Consignes de travail:
(a) Répondez brièvement à ces questions sur le passage consacré au Graal :
(i) À quoi conduisait inévitablement la perte du Graal ?
(ii) Qui transporta la coupe jusqu'en pays breton à la mort de Jésus ?
(iii) Où le Graal fut-il élevé après moult péripéties ?
(b) Modifiez le passage consacré au Graal en le reprenant depuis les mots « Par la suite, la » jusqu'aux mots « à la source. » inclus. Remplacez « pays breton » par « pays gallois ».

Passage du texte:
Il s'ensuit que le détenteur du Graal était aussi le dépositaire de la tradition primordiale. Sa perte conduisait inévitablement à la chute, à l'éloignement du Centre symbolisé par le Paradis terrestre ou le sommet de la montagne. Sa transmission, par contre, était associée à celle de la tradition et à la réintégration dans l'état originel.
Par la suite, la coupe fut successivement transmise avant d'aboutir dans les mains du Christ. À la mort de Jésus, Joseph d'Arimathie et Nicodème la transportèrent jusqu'en pays breton où commença la célèbre épopée du Roi Arthur et des Chevaliers de la Table Ronde. Après moult péripéties, le Graal fut élevé jusqu'au Ciel où il retrouva sa place originelle. Cela signifiait aussi que la tradition primordiale sous sa forme manifestée était perdue ou occultée pour les hommes. Et pourtant, elle est toujours présente dans le Cœur du Christ et, à l'état virtuel, dans le cœur des êtres assoiffés de la connaissance recueillie à la source.

Extraits de données:
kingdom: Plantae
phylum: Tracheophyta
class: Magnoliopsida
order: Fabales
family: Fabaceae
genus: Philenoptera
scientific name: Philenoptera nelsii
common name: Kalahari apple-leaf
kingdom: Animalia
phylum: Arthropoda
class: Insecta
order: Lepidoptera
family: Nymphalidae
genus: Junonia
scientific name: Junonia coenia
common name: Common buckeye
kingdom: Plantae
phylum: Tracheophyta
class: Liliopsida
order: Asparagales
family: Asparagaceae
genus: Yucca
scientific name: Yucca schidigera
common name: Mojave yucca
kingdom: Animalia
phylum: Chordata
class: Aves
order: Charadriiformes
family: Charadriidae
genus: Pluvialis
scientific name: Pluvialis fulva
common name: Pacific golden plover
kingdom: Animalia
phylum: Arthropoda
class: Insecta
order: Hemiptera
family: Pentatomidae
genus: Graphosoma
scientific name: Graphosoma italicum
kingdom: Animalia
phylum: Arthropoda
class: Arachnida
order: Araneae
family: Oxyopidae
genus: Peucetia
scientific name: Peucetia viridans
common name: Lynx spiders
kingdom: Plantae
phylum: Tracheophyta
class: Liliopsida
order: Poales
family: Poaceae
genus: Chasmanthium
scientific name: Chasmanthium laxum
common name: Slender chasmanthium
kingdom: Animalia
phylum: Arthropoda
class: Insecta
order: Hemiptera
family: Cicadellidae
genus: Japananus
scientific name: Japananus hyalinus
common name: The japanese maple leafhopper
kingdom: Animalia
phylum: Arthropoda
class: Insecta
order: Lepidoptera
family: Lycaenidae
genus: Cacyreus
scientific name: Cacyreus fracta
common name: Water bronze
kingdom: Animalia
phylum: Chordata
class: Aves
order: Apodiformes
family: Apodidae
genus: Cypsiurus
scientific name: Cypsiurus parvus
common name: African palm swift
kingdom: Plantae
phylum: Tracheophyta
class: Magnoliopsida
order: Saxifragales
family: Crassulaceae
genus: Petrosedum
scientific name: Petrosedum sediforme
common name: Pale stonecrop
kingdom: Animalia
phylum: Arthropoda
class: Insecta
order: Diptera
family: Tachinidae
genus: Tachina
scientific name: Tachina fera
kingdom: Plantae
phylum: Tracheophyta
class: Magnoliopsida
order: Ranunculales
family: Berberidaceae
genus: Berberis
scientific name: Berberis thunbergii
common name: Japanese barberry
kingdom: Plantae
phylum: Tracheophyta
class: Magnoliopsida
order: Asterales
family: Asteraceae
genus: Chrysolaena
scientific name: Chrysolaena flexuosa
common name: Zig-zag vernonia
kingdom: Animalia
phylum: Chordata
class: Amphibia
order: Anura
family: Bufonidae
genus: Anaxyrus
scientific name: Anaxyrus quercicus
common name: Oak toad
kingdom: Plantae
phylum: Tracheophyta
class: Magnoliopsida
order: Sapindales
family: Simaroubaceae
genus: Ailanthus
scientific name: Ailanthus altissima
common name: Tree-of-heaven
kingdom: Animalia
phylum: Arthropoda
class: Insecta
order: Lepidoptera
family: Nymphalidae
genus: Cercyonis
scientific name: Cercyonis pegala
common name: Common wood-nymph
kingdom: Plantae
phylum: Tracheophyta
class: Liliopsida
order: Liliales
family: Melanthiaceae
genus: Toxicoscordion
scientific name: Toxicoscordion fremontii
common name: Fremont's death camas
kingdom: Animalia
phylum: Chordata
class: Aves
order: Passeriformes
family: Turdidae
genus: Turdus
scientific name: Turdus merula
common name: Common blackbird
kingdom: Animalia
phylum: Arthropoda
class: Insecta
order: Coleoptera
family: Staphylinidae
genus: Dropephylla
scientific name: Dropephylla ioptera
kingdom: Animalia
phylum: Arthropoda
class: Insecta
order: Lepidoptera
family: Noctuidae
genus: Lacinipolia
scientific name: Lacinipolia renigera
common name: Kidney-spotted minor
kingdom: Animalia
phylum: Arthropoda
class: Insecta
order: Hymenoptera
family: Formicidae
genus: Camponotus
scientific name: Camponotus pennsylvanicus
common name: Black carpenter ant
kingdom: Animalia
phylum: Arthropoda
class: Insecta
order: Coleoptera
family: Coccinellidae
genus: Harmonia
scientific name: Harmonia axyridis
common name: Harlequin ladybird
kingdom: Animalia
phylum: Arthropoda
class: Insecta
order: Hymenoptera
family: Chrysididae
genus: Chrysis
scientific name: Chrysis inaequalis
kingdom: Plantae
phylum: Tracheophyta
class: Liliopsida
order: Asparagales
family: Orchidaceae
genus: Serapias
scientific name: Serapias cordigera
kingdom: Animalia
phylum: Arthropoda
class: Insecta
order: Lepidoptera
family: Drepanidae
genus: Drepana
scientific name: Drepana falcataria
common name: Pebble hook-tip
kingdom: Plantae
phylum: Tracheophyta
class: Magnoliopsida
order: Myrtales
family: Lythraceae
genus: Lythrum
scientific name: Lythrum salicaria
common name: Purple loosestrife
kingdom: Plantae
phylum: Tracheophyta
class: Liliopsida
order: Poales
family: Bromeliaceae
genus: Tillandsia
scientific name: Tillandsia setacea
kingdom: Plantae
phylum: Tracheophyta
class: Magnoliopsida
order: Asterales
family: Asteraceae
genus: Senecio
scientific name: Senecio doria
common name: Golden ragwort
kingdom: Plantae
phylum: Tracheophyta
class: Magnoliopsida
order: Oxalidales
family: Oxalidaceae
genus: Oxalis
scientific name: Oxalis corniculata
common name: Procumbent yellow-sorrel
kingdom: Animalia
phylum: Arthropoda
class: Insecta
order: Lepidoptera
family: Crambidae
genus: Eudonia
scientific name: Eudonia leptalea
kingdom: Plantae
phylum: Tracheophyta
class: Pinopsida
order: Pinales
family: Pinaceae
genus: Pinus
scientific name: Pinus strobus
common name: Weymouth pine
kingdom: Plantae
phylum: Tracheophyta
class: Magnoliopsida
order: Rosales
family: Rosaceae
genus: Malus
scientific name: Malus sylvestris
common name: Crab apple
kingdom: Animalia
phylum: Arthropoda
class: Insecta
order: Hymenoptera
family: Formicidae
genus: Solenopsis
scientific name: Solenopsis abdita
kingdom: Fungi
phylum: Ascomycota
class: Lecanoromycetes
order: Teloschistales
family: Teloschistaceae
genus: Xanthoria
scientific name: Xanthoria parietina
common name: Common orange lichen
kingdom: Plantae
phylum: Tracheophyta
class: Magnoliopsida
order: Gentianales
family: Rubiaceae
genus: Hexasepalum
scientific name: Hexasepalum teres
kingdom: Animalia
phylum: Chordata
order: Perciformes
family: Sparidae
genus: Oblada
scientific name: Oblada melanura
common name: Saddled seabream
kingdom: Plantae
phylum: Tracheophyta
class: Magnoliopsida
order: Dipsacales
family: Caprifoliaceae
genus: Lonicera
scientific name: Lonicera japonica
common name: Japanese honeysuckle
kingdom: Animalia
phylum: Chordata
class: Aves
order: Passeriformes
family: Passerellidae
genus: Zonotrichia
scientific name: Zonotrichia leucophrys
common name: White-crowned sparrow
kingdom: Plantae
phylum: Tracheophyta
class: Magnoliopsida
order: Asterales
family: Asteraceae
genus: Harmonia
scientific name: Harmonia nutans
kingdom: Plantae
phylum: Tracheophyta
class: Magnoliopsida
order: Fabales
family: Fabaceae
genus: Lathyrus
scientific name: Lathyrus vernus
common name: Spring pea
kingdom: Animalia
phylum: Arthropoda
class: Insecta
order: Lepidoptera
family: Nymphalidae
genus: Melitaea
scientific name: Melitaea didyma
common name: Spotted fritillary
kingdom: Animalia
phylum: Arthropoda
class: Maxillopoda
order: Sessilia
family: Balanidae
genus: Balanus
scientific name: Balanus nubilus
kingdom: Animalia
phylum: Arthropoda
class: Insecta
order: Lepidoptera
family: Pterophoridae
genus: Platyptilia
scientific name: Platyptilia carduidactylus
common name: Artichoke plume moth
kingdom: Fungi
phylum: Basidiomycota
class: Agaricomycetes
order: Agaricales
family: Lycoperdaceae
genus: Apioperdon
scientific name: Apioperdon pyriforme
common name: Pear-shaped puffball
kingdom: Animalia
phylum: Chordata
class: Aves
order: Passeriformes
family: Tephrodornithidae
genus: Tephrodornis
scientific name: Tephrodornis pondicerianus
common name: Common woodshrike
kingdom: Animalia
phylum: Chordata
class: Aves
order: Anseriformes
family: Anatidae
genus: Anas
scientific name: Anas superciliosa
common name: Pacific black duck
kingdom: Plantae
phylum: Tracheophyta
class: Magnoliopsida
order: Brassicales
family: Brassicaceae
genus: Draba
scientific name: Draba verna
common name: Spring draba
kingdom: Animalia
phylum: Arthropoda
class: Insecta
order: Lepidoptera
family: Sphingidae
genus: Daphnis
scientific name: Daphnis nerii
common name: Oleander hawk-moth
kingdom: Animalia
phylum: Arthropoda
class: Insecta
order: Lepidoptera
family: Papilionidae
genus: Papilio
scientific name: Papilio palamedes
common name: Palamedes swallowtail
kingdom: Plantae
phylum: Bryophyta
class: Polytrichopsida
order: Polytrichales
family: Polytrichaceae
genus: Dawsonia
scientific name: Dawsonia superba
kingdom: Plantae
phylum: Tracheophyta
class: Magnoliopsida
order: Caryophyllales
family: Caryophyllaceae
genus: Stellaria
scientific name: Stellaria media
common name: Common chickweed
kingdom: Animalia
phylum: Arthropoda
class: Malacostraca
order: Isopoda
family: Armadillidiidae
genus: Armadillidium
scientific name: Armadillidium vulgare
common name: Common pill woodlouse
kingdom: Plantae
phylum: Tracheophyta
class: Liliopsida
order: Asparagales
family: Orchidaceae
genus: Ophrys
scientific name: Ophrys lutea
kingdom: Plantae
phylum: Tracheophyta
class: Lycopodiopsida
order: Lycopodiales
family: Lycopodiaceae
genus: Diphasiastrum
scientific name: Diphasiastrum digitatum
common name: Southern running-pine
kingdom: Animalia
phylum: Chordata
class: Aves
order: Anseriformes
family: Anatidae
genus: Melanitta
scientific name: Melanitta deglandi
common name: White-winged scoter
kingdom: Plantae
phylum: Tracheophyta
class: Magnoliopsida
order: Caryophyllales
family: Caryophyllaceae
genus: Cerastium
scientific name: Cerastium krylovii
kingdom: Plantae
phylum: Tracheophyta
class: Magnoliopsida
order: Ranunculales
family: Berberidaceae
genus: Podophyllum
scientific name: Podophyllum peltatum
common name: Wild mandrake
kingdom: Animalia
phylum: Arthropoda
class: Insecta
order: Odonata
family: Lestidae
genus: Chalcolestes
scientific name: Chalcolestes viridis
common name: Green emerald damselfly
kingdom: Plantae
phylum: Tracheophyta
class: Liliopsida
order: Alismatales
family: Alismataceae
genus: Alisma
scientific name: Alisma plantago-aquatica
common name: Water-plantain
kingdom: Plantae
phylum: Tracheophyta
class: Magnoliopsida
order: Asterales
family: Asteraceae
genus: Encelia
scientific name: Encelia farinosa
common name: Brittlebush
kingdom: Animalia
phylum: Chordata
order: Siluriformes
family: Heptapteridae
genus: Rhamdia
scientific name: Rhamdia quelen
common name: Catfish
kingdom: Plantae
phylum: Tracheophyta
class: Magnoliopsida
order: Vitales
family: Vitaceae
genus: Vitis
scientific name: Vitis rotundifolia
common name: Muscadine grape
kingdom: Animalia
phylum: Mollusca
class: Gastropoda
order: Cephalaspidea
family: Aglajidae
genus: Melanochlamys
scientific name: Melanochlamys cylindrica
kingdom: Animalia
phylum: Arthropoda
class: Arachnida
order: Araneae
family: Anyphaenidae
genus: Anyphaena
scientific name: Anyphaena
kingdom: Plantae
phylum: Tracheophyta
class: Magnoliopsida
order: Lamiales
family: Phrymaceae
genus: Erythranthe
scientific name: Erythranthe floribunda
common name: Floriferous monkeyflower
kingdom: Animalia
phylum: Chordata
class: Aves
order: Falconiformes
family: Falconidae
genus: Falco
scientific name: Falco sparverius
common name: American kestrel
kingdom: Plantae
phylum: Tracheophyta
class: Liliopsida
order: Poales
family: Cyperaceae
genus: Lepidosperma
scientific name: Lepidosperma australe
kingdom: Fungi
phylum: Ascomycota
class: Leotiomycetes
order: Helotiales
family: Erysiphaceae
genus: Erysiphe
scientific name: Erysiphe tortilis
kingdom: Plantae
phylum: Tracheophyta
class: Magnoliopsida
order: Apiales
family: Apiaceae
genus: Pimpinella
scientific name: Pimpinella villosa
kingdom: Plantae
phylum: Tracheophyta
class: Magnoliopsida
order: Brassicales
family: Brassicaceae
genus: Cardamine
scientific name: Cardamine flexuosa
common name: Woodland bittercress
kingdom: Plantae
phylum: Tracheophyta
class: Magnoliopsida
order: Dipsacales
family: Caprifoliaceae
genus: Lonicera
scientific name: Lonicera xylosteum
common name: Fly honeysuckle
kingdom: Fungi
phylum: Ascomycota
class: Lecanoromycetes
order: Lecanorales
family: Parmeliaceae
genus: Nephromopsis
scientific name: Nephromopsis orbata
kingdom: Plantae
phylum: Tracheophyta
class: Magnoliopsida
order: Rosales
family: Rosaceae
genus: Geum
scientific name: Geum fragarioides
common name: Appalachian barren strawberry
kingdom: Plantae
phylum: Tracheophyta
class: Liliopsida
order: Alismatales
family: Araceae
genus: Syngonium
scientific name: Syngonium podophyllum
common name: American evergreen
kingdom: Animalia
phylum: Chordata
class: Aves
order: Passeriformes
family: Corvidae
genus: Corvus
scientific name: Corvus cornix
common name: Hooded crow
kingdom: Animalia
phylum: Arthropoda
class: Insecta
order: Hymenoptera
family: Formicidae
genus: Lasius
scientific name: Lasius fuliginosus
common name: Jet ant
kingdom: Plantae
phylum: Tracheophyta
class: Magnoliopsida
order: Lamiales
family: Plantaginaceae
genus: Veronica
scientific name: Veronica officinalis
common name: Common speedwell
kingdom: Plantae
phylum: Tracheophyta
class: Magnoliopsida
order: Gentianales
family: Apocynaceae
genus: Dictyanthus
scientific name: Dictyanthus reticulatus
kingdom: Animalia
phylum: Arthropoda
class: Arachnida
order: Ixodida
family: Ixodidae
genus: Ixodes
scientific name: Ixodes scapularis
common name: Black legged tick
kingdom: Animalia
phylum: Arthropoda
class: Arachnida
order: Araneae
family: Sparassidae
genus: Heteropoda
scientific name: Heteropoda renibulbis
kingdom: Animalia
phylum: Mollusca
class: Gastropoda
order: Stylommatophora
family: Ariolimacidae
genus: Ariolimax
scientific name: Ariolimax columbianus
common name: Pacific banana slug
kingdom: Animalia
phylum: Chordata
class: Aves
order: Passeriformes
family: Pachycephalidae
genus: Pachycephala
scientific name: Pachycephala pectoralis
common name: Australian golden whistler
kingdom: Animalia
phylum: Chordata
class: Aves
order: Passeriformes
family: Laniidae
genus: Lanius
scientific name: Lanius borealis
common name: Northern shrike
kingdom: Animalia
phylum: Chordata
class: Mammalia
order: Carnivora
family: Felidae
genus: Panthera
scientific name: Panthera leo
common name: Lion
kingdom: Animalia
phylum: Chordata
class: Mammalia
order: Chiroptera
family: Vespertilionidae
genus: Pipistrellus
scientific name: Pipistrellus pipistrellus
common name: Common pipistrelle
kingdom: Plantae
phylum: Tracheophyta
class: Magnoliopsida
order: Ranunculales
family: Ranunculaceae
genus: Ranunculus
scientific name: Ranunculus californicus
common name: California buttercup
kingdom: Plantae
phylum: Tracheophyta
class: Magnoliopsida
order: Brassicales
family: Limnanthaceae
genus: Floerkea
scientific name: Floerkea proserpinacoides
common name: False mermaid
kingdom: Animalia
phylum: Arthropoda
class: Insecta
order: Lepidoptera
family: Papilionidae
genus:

Réponses numérotées:
(a)
(i) Elle conduisait inévitablement à la chute, à l'éloignement du Centre symbolisé par le Paradis terrestre ou le sommet de la montagne.
(ii) Joseph d'Arimathie et Nicodème la transportèrent.
(iii) Il fut élevé jusqu'au Ciel, où il retrouva sa place originelle.

(b)
Par la suite, la coupe fut successivement transmise avant d'aboutir dans les mains du Christ. À la mort de Jésus, Joseph d'Arimathie et Nicodème la transportèrent jusqu'en pays gallois où commença la célèbre épopée du Roi Arthur et des Chevaliers de la Table Ronde. Après moult péripéties, le Graal fut élevé jusqu'au Ciel où il retrouva sa place originelle. Cela signifiait aussi que la tradition primordiale sous sa forme manifestée était perdue ou occultée pour les hommes. Et pourtant, elle est toujours présente dans le Cœur du Christ et, à l'état virtuel, dans le cœur des êtres assoiffés de la connaissance recueillie à la source.